I’m preparing to move to Warsaw, though, and as I sort, organize, and pack (and, more importantly, finally unpack from Mexico), I feel the need to write about my time in Tehuacan before I embark on my next adventure.  To this end, for the next three weeks I intend to post a picture every day with an accompanying story.
On our way to our first party.  This was
also the first time we'd ever crammed
this many people into this small a car...

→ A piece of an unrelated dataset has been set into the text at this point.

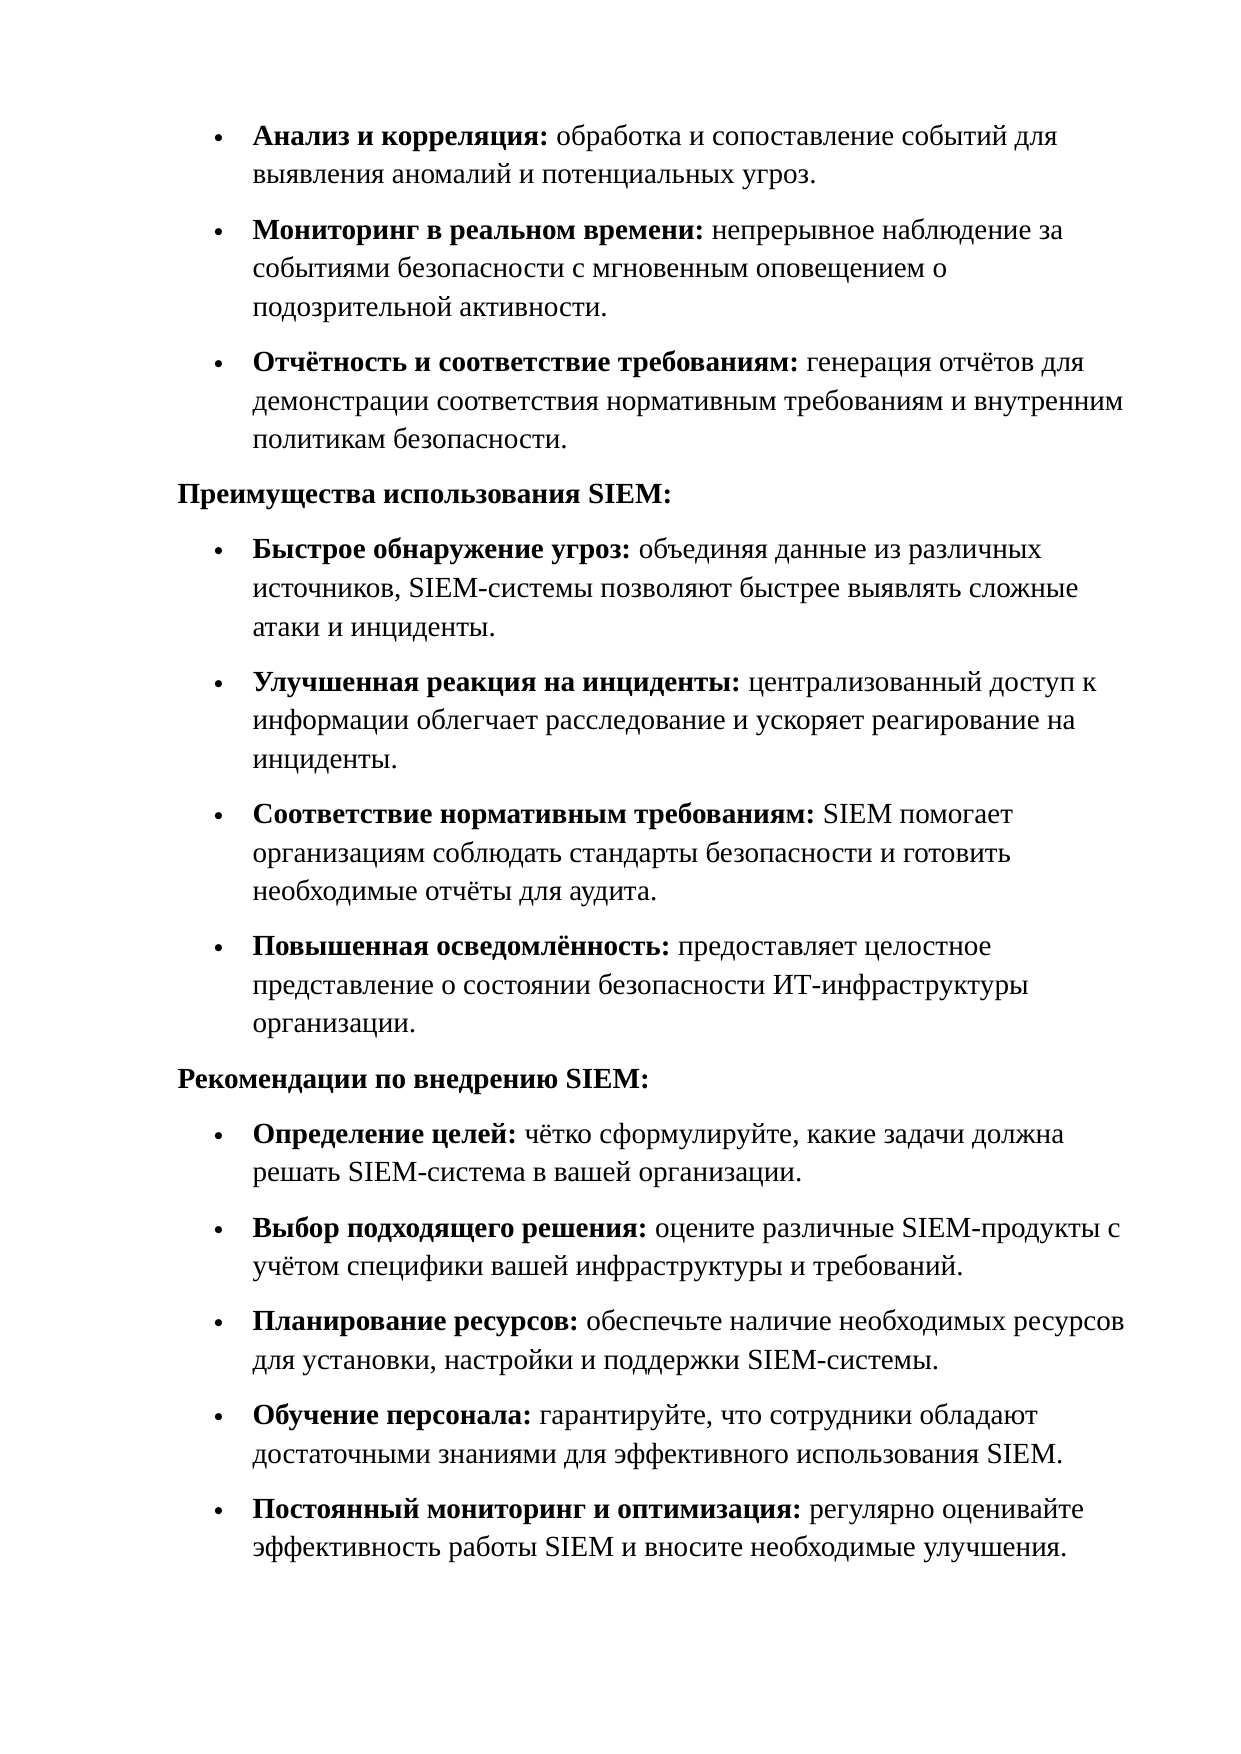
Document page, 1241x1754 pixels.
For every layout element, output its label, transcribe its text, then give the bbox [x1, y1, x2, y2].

I know of no better way to start than with the people who made my experience what it was: my roommates.  My roommates were my everything while I was in Mexico—they were my friends, my family, my constant companions.  They were the ones to whom I turned with frustrations, successes, failures, and everything in between, and they challenged me to try new things, and to grow and expand my horizons in new ways.  I met Daniel in Mexico City International Airport, bonding over vino as the stress of airline travel slowly ebbed, and I met Joe at our hotel the next morning as we embarked on a daylong odyssey from our hotel in Mexico City to our much anticipated apartment in Tehuacan.  I met Brittany and Caroline the next day as they disembarked from the bus (and an exhausting travel experience that matched our own).  On the first day we all met, we locked ourselves out of our apartment and had to boost Joe and Caroline over a six-foot wall to balance-beam-walk across two walls, scale the roof, jump catlike onto a nearby tree and enlist our neighbors to help us break into our own apartment.  In the days that followed, we explored, watched late-night movies, and drank many many beers.  We conquered faulty hot water heaters, lit frighteningly volatile stove pilots, cooked experimental meals, and lived for days without electricity and running water.  After four or so days of no running water (though it was January, it was Mexico, so the afternoons were still quite warm and, to put it mildly, we stank) in desperation, Brittany and I scooped water from the well, and, equipped with a bucket of shockingly cold water and a pitcher, we washed each other’s hair.  I laughed, cried, and fought with these people, and when we each left Mexico, it was with the promise that someday soon we would all return.  I for one cannot wait.
I love this picture because it is so very descriptive of our group:  Caroline,
Brittany, and I have probably had too much to drink, Daniel is looking adorable,
and Joe is in the background mocking us all.